5. Buying a home that is too expensive
Many people dream of buying their own homes. As Thomas J. Stanley puts it, in his book Stop acting rich and start living like a real millionaire:
“If you’re not rich yet, but you want to become rich, never buy a house that requires a mortgage that’s twice your family’s annual income.”
In other words, never buy a home, with credit that will cause you to postpone the rest of your financial goals.
Many people get into debt beyond their ability to buy the home of their dreams. The problem with this is that you will end up living in debts giving you a nightmare full of financial worries.
4. Waiting for the perfect time to invest your money
Like many things in life, time ends up playing a fundamental role in the world of investments.
What are the determining factors in the return on your investments, or the money you have saved?
First is the amount invested. Second, the rate of return on your investments, that is, the profitability. And finally, the time during which they are invested.
Although the media and “experts” investors try to sell you the idea of getting rich overnight, the real factor that influences the construction of your wealth, and therefore the end of your economic problems, is the timing of your investments.
That’s why the longer you wait to find the right time to invest, the harder it will be to get the results you expect.
And the longer you wait to save and invest, the more you’re costing yourself.
3. Being over-indebted
It has been stated that “over a lifetime, the average American will pay over $600,000 in interest”
There is no other clearer way to show what debt can do to your quality of life and the financial problems it can cause you.
However, remember that there are good debts, those that allow you to generate other income and cover interest.
2. Not working to maximize your career
There are professional careers that will make you a millionaire faster than others.
It is said that the average American can earn two million dollars in his or her lifetime.
Now, if that same person works hard and increases his or her income by 8% per year, he or she could earn more than 3 million more than this figure.
While the figure may not apply to certain countries in Latin America, it does apply to finding ways to increase your income and avoid future economic problems.
So invest in your professional training, never stop learning and surround yourself with people better than you.
If you want to change jobs, never quit without another safe opportunity, and secondly, take care of your physical and mental health, as your ability to earn money depends on both.
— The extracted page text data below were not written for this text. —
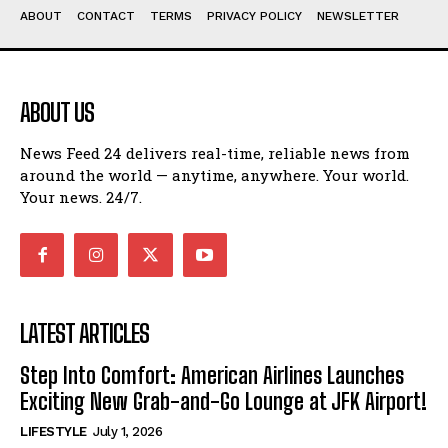
ABOUT
CONTACT
TERMS
PRIVACY POLICY
NEWSLETTER
ABOUT US
News Feed 24 delivers real-time, reliable news from
around the world — anytime, anywhere. Your world.
Your news. 24/7.
LATEST ARTICLES
Step Into Comfort: American Airlines Launches
Exciting New Grab-and-Go Lounge at JFK Airport!
LIFESTYLE
July 1, 2026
1. Finally, spending more than you earn
It’s quite simple, financial problems occur when your spending exceeds your income.
The first step to being a millionaire and having wealth is to stop pretending to be one. Spending less than you earn is vital to financial progress.
Ask yourself what you spend your money on:
On the one hand, they can be small expenses: dining out, restaurants, clothes, cafés and other expenses that get bigger over time.
The other explanation is large expenses, such as an expensive house, cars, travel and poorly advised investments.
Most economic problems are due to how poorly they invest their money, not so much the amount they generate annually.
Simply when there are too many unnecessary expenses, there is no room to save and have financial projections.